--- AVAILABLE DATA Enclosed Below ---
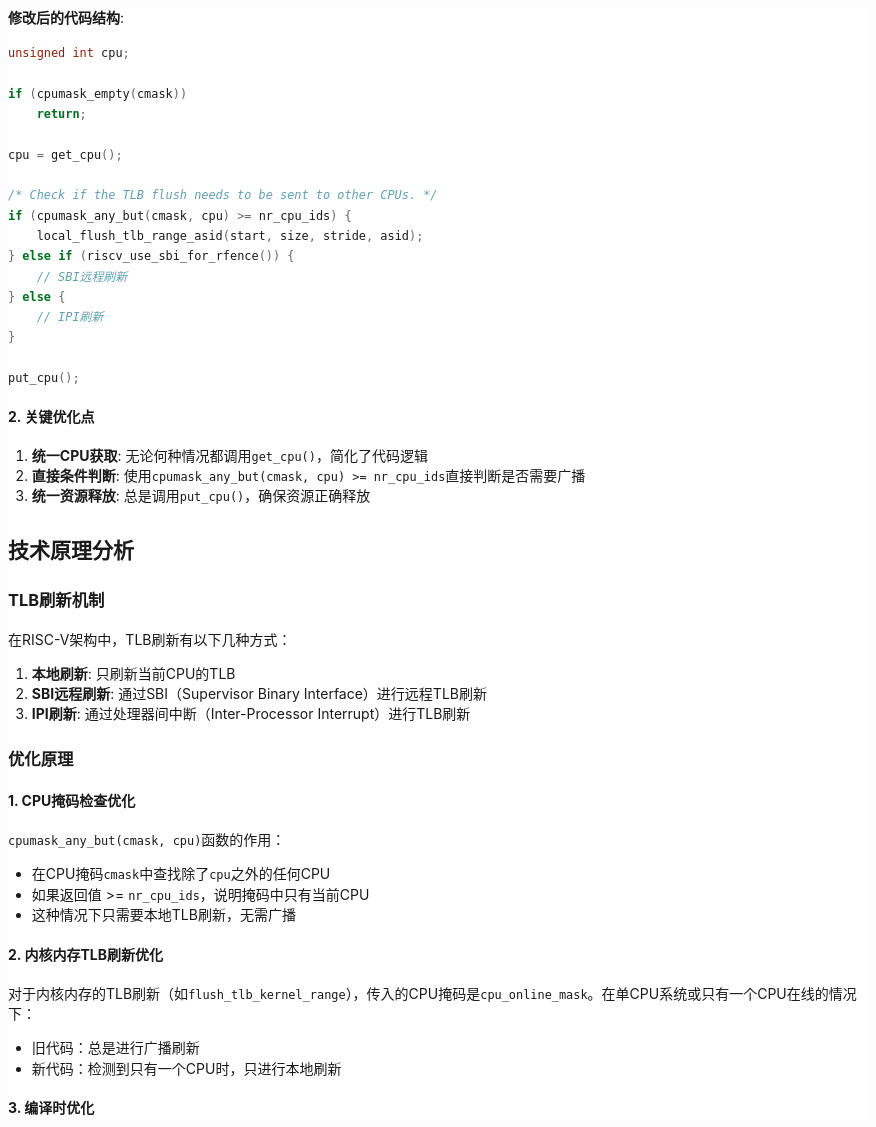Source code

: **修改后的代码结构**:
```c
unsigned int cpu;

if (cpumask_empty(cmask))
    return;

cpu = get_cpu();

/* Check if the TLB flush needs to be sent to other CPUs. */
if (cpumask_any_but(cmask, cpu) >= nr_cpu_ids) {
    local_flush_tlb_range_asid(start, size, stride, asid);
} else if (riscv_use_sbi_for_rfence()) {
    // SBI远程刷新
} else {
    // IPI刷新
}

put_cpu();
```

#### 2. 关键优化点

1. **统一CPU获取**: 无论何种情况都调用`get_cpu()`，简化了代码逻辑
2. **直接条件判断**: 使用`cpumask_any_but(cmask, cpu) >= nr_cpu_ids`直接判断是否需要广播
3. **统一资源释放**: 总是调用`put_cpu()`，确保资源正确释放

## 技术原理分析

### TLB刷新机制

在RISC-V架构中，TLB刷新有以下几种方式：

1. **本地刷新**: 只刷新当前CPU的TLB
2. **SBI远程刷新**: 通过SBI（Supervisor Binary Interface）进行远程TLB刷新
3. **IPI刷新**: 通过处理器间中断（Inter-Processor Interrupt）进行TLB刷新

### 优化原理

#### 1. CPU掩码检查优化

`cpumask_any_but(cmask, cpu)`函数的作用：
- 在CPU掩码`cmask`中查找除了`cpu`之外的任何CPU
- 如果返回值 >= `nr_cpu_ids`，说明掩码中只有当前CPU
- 这种情况下只需要本地TLB刷新，无需广播

#### 2. 内核内存TLB刷新优化

对于内核内存的TLB刷新（如`flush_tlb_kernel_range`），传入的CPU掩码是`cpu_online_mask`。在单CPU系统或只有一个CPU在线的情况下：
- 旧代码：总是进行广播刷新
- 新代码：检测到只有一个CPU时，只进行本地刷新

#### 3. 编译时优化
--- End of Enclosed AVAILABLE DATA ---
__WHAT THE EXERCISE ASKS__. Give the listing again in full, exactly as it is, but without its images.

__REPLY__.
Source code

: **修改后的代码结构**:
```c
unsigned int cpu;

if (cpumask_empty(cmask))
    return;

cpu = get_cpu();

/* Check if the TLB flush needs to be sent to other CPUs. */
if (cpumask_any_but(cmask, cpu) >= nr_cpu_ids) {
    local_flush_tlb_range_asid(start, size, stride, asid);
} else if (riscv_use_sbi_for_rfence()) {
    // SBI远程刷新
} else {
    // IPI刷新
}

put_cpu();
```

#### 2. 关键优化点

1. **统一CPU获取**: 无论何种情况都调用`get_cpu()`，简化了代码逻辑
2. **直接条件判断**: 使用`cpumask_any_but(cmask, cpu) >= nr_cpu_ids`直接判断是否需要广播
3. **统一资源释放**: 总是调用`put_cpu()`，确保资源正确释放

## 技术原理分析

### TLB刷新机制

在RISC-V架构中，TLB刷新有以下几种方式：

1. **本地刷新**: 只刷新当前CPU的TLB
2. **SBI远程刷新**: 通过SBI（Supervisor Binary Interface）进行远程TLB刷新
3. **IPI刷新**: 通过处理器间中断（Inter-Processor Interrupt）进行TLB刷新

### 优化原理

#### 1. CPU掩码检查优化

`cpumask_any_but(cmask, cpu)`函数的作用：
- 在CPU掩码`cmask`中查找除了`cpu`之外的任何CPU
- 如果返回值 >= `nr_cpu_ids`，说明掩码中只有当前CPU
- 这种情况下只需要本地TLB刷新，无需广播

#### 2. 内核内存TLB刷新优化

对于内核内存的TLB刷新（如`flush_tlb_kernel_range`），传入的CPU掩码是`cpu_online_mask`。在单CPU系统或只有一个CPU在线的情况下：
- 旧代码：总是进行广播刷新
- 新代码：检测到只有一个CPU时，只进行本地刷新

#### 3. 编译时优化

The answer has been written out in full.